Wir brauchen in Verwaltungsräten eine höhere Technologiekompetenz und eine breitere Altersdiversität. Die Idee «Alter gleich Erfahrung» stimmt in vielen, aber nicht in allen Fällen, vor allem nicht im Technologiebereich. Da der technologische Wandel für viele Unternehmen so relevant ist, können gerade auch junge Menschen, die diesen Wandel mitprägen, strategisch wertvolle Beiträge leisten.
Ein Beispiel: Wenn sich jemand mit 17 Jahren schon für mobile Apps begeistert hat, als Apple 2008 den App Store lancierte, und die Person dann fünf Jahre später verantwortungsvolle Positionen in Agenturen einnehmen konnte – dann ist diese Person heute mit 32 Jahren eine valable Kandidatin für ein Verwaltungsratsmandat in einer Firma, die eine mobile-first Transformation angehen möchte. Vermutlich die beste! Im gleichen Zeitraum haben viele ältere Kandidierende nicht die gleiche technologische Nähe respektive das entsprechende strategische Innovationsverständnis aufbauen können. Denn sie waren vermutlich in Managementfunktionen beschäftigt und stärker im «Run the Business» verhaftet. Diese Führungsspezialisten mit der entsprechenden Industriekompetenz braucht es selbstverständlich auch, aber eben nicht nur.

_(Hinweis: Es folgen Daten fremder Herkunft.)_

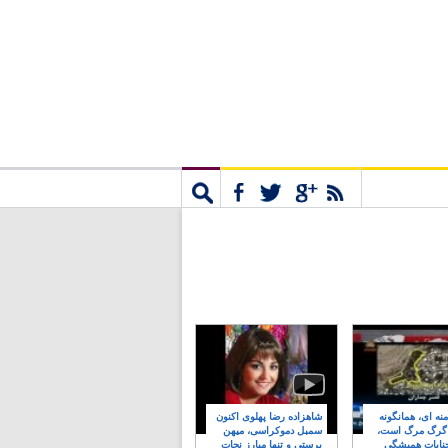
مشترک
جستجو
نه ای، همانگونه
شاهزاده رضا پهلوی اکنون
 گرگ مرگ است،
سمبل دموکراسی، میهن
نایات همیشگی
پرستی و تنها مبارز نجات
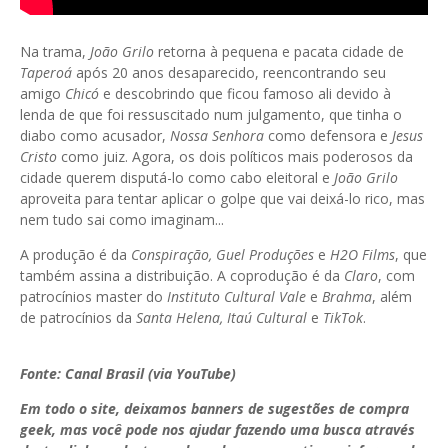
Na trama,
João Grilo
retorna à pequena e pacata cidade de
Taperoá
após 20 anos desaparecido, reencontrando seu
amigo
Chicó
e descobrindo que ficou famoso ali devido à
lenda de que foi ressuscitado num julgamento, que tinha o
diabo como acusador,
Nossa Senhora
como defensora e
Jesus
Cristo
como juiz. Agora, os dois políticos mais poderosos da
cidade querem disputá-lo como cabo eleitoral e
João Grilo
aproveita para tentar aplicar o golpe que vai deixá-lo rico, mas
nem tudo sai como imaginam...
A produção é da
Conspiração, Guel Produções
e
H2O Films
, que
também assina a distribuição. A coprodução é da
Claro
, com
patrocínios master do
Instituto Cultural Vale
e
Brahma
, além
de patrocínios da
Santa Helena, Itaú Cultural
e
TikTok
.
Fonte: Canal Brasil (via YouTube)
Em todo o site, deixamos banners de sugestões de compra
geek, mas você pode nos ajudar fazendo uma busca através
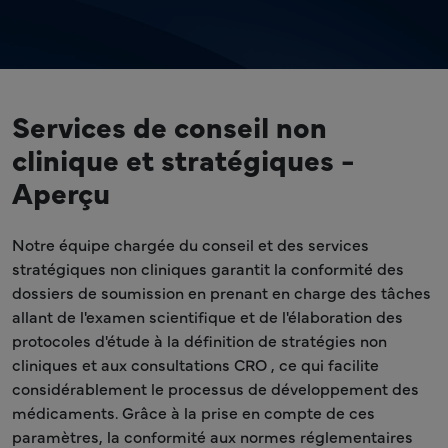
Services de conseil non
clinique et stratégiques -
Aperçu
Notre équipe chargée du conseil et des services
stratégiques non cliniques garantit la conformité des
dossiers de soumission en prenant en charge des tâches
allant de l'examen scientifique et de l'élaboration des
protocoles d'étude à la définition de stratégies non
cliniques et aux consultations CRO , ce qui facilite
considérablement le processus de développement des
médicaments. Grâce à la prise en compte de ces
paramètres, la conformité aux normes réglementaires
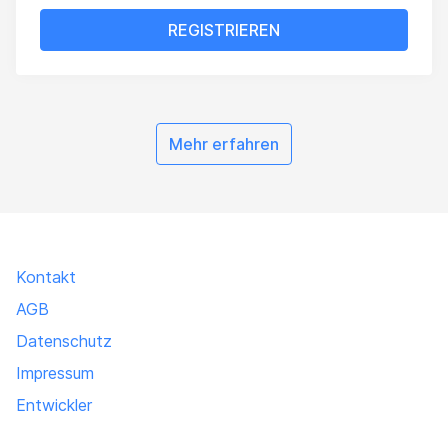
REGISTRIEREN
preise
Mehr erfahren
Kontakt
AGB
Datenschutz
Impressum
Entwickler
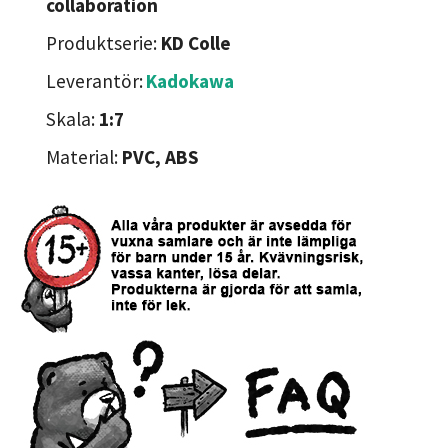
collaboration
Produktserie:
KD Colle
Leverantör:
Kadokawa
Skala:
1:7
Material:
PVC, ABS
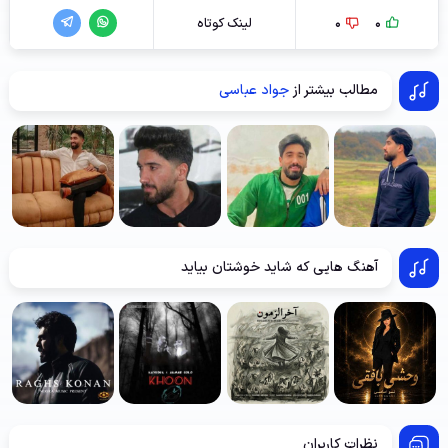
0
0
لینک کوتاه
مطالب بیشتر از
جواد عباسی
آهنگ هایی که شاید خوشتان بیاید
نظرات کاربران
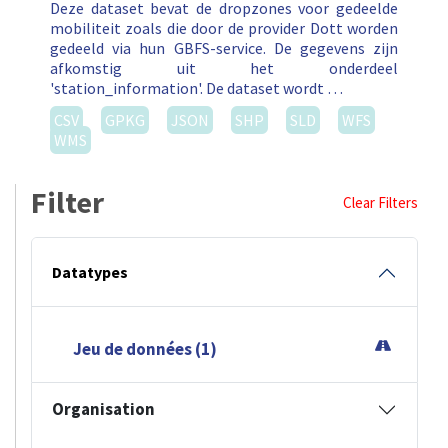
Deze dataset bevat de dropzones voor gedeelde
mobiliteit zoals die door de provider Dott worden
gedeeld via hun GBFS-service. De gegevens zijn
afkomstig uit het onderdeel
'station_information'. De dataset wordt …
CSV
GPKG
JSON
SHP
SLD
WFS
WMS
Filter
Clear Filters
Datatypes
Jeu de données (1)
Organisation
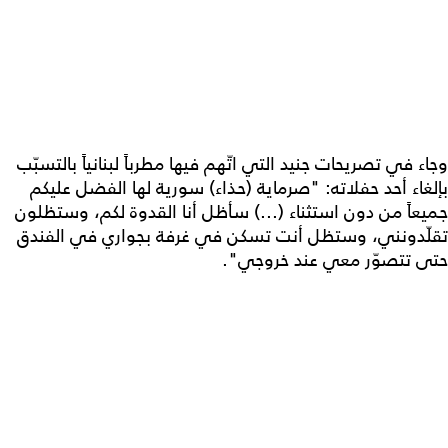
وجاء في تصريحات جنيد التي اتّهم فيها مطرباً لبنانياً بالتسبّب
بإلغاء أحد حفلاته: "صرماية (حذاء) سورية لها الفضل عليكم
جميعاً من دون استثناء (...) سأظل أنا القدوة لكم، وستظلون
تقلّدونني، وستظل أنت تسكن في غرفة بجواري في الفندق
حتى تتصوّر معي عند خروجي".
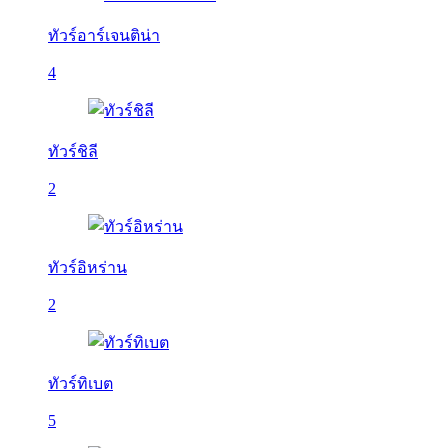
ทัวร์อาร์เจนติน่า
4
ทัวร์ชิลี
2
ทัวร์อิหร่าน
2
ทัวร์ทิเบต
5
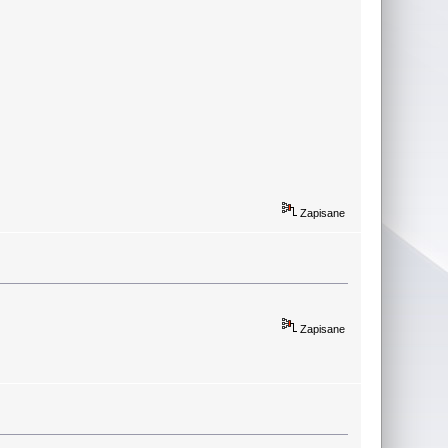
Zapisane
Zapisane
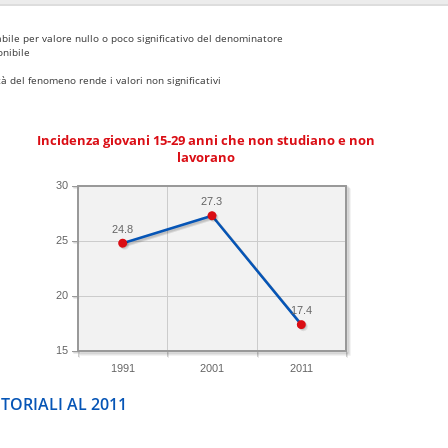
bile per valore nullo o poco significativo del denominatore
nibile
 del fenomeno rende i valori non significativi
Incidenza giovani 15-29 anni che non studiano e non
lavorano
30
27.3
24.8
25
20
17.4
15
1991
2001
2011
TORIALI AL 2011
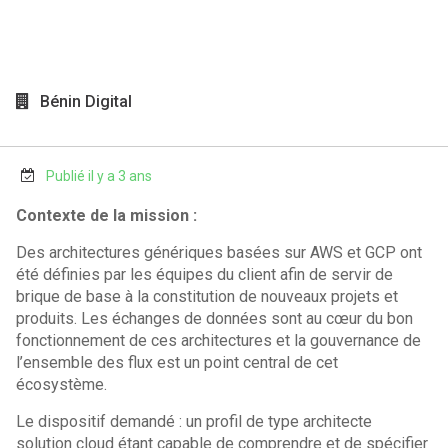
Bénin Digital
Publié il y a 3 ans
Contexte de la mission :
Des architectures génériques basées sur AWS et GCP ont
été définies par les équipes du client afin de servir de
brique de base à la constitution de nouveaux projets et
produits. Les échanges de données sont au cœur du bon
fonctionnement de ces architectures et la gouvernance de
l’ensemble des flux est un point central de cet
écosystème.
Le dispositif demandé : un profil de type architecte
solution cloud étant capable de comprendre et de spécifier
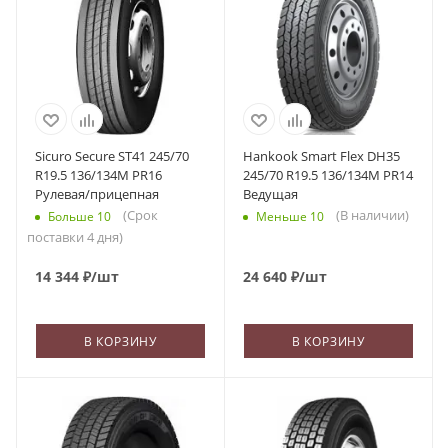
Sicuro Secure ST41 245/70
Hankook Smart Flex DH35
R19.5 136/134M PR16
245/70 R19.5 136/134M PR14
Рулевая/прицепная
Ведущая
(Срок
(В наличии)
Больше 10
Меньше 10
поставки 4 дня)
14 344
₽
/шт
24 640
₽
/шт
В КОРЗИНУ
В КОРЗИНУ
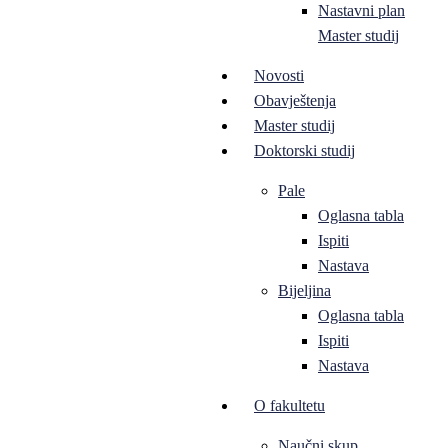
Nastavni plan
Master studij
Novosti
Obavještenja
Master studij
Doktorski studij
Pale
Oglasna tabla
Ispiti
Nastava
Bijeljina
Oglasna tabla
Ispiti
Nastava
O fakultetu
Naučni skup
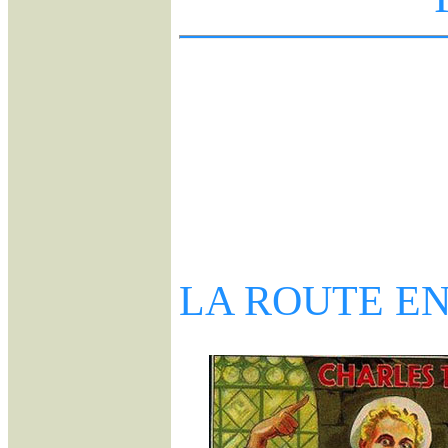
LA ROUTE EN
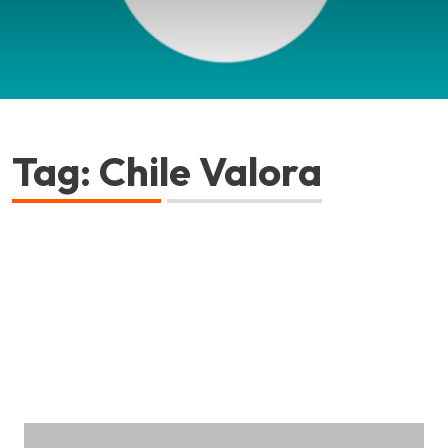
Tag: Chile Valora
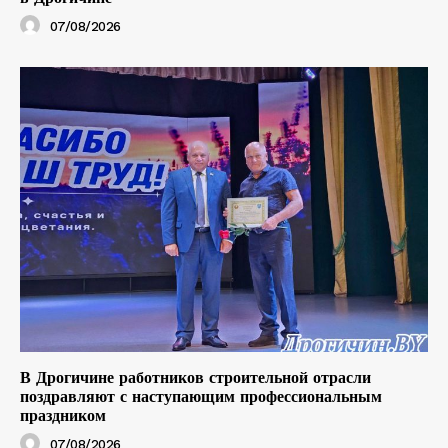
07/08/2026
В Дрогичине работников строительной отрасли
поздравляют с наступающим профессиональным
праздником
07/08/2026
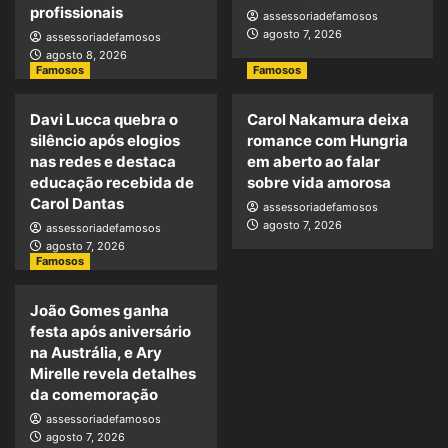
profissionais
assessoriadefamosos
agosto 7, 2026
assessoriadefamosos
agosto 8, 2026
Famosos
Famosos
Davi Lucca quebra o
Carol Nakamura deixa
silêncio após elogios
romance com Hungria
nas redes e destaca
em aberto ao falar
educação recebida de
sobre vida amorosa
Carol Dantas
assessoriadefamosos
agosto 7, 2026
assessoriadefamosos
agosto 7, 2026
Famosos
João Gomes ganha
festa após aniversário
na Austrália, e Ary
Mirelle revela detalhes
da comemoração
assessoriadefamosos
agosto 7, 2026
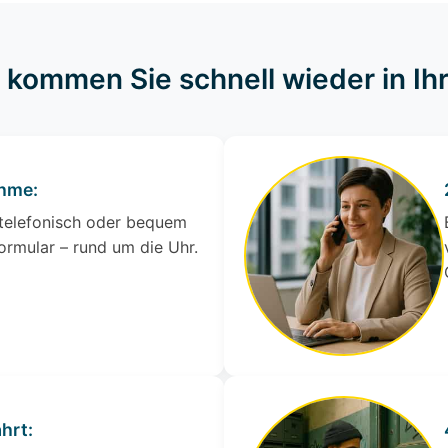
o kommen Sie schnell wieder in I
ahme:
 telefonisch oder bequem
ormular – rund um die Uhr.
hrt:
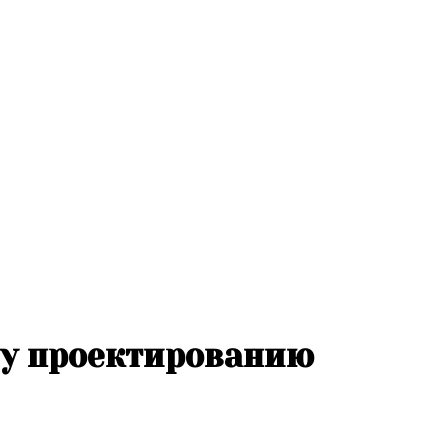
му проектированию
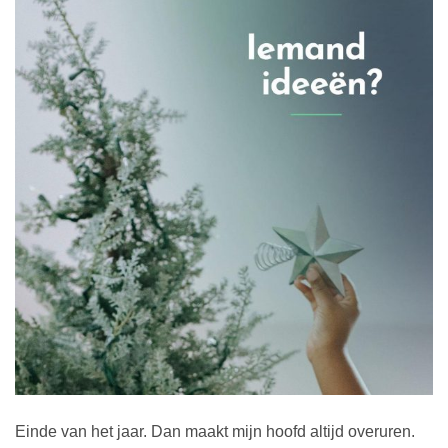
Einde van het jaar. Dan maakt mijn hoofd altijd overuren.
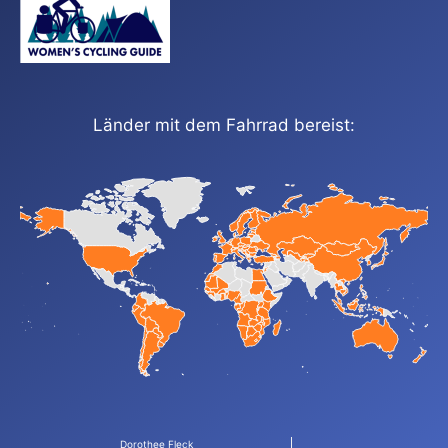
Länder mit dem Fahrrad bereist:
Dorothee Fleck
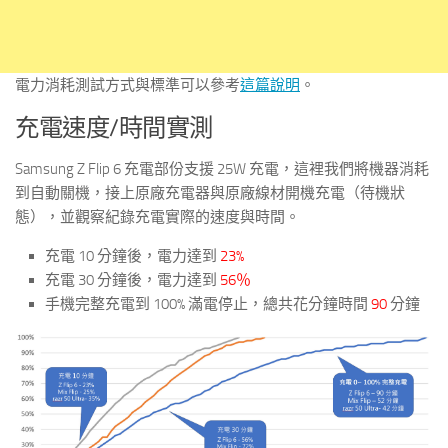
電力消耗測試方式與標準可以參考
這篇說明
。
充電速度/時間實測
Samsung Z Flip 6 充電部份支援 25W 充電，這裡我們將機器消耗
到自動關機，接上原廠充電器與原廠線材開機充電（待機狀
態），並觀察紀錄充電實際的速度與時間。
充電 10 分鐘後，電力達到
23%
充電 30 分鐘後，電力達到
56％
手機完整充電到 100% 滿電停止，總共花分鐘時間
90
分鐘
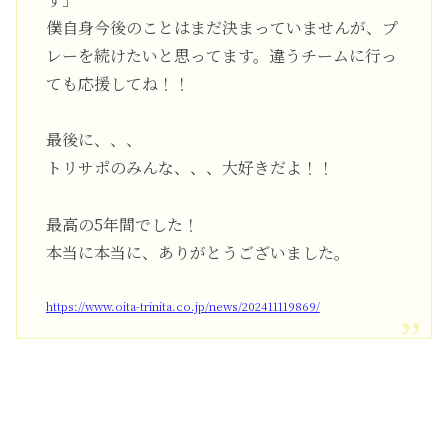
僕自身今後のことはまだ決まっていませんが、プ
レーを続けたいと思ってます。違うチームに行っ
ても応援してね！！
最後に、、、
トリサポのみんな、、、大好きだよ！！
最高の5年間でした！
本当に本当に、ありがとうございました。
https://www.oita-trinita.co.jp/news/202411119869/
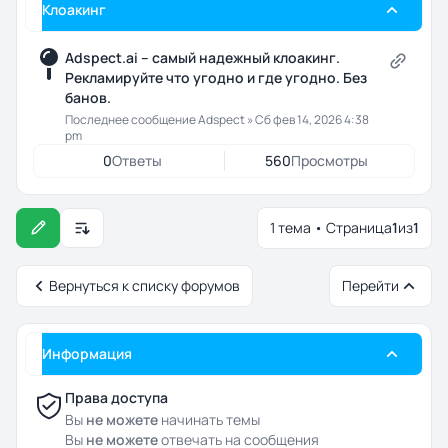
Клоакинг
Adspect.ai – самый надежный клоакинг.
Рекламируйте что угодно и где угодно. Без
банов.
Последнее сообщение
Adspect
»
Сб фев 14, 2026 4:38
pm
0
Ответы
560
Просмотры
1 тема • Страница
1
из
1
Настройки отображения и сортировки
Вернуться к списку форумов
Перейти
Информация
Права доступа
Вы
не можете
начинать темы
Вы
не можете
отвечать на сообщения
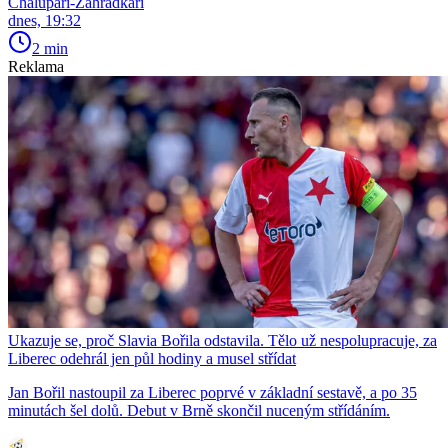
Chalupáři-Zahrádkáři
dnes, 19:32
2 min
Reklama
Ukazuje se, proč Slavia Bořila odstavila. Tělo už nespolupracuje, za
Liberec odehrál jen půl hodiny a musel střídat
Jan Bořil nastoupil za Liberec poprvé v základní sestavě, a po 35
minutách šel dolů. Debut v Brně skončil nuceným střídáním.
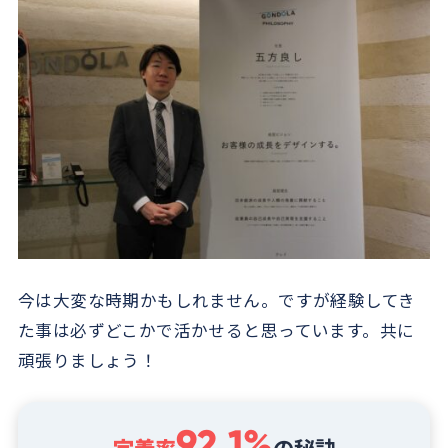
今は大変な時期かもしれません。ですが経験してき
た事は必ずどこかで活かせると思っています。共に
頑張りましょう！
92.1%
定着率
の秘訣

Eine gute Durchmischung ist essenziell.
Mit Inspire 925 begleiten Sie Transformationsprojekte gemäss der Website mit «Storytelling-Strategien, um Mitarbeitende für Change zu begeistern». Warum sind solche Strategien wichtig, um die digitale Transformationen zu gestalten?
Der erste Schritt in Transformationsprojekten ist oft banal. Es gilt, intern eine gemeinsame Sprache zu etablieren und Begrifflichkeiten zu definieren: Was bedeutet Digitalisierung? Was bedeutet digitale Transformation? Das ist nicht dasselbe. Digitalisierung ist nichts anderes, als etwas ehemals Analoges wie beispielsweise einen Prozess eins zu eins ins Digitale zu übersetzen. Während es bei der digitalen Transformation darum geht, Kundenerlebnisse, Prozesse oder gar Geschäftsmodelle massgeblich zu verändern.
Je nach Unternehmenskontext kommen weitere Begriffe hinzu, wie AI oder Blockchain. Allen Mitarbeitenden muss klar sein, was diese Schlagworte in ihrem Unternehmenskontext bedeuten, denn teilweise ist das Verständnis sehr verschieden. In einem ersten Schritt arbeite ich also fast schon pedantisch an einem gemeinsamen Verständnis.
Wenn wir es schaffen, in einer Organisation klare Begriffe unternehmensweit zu verankern, so dass allen klar ist, ob wir unter digitaler Transformation eine Geschäftsmodell-Anpassung oder eine Veränderung des Kundenerlebnisses meinen, haben wir eine zentrale Grundlage für die Transformation geschaffen.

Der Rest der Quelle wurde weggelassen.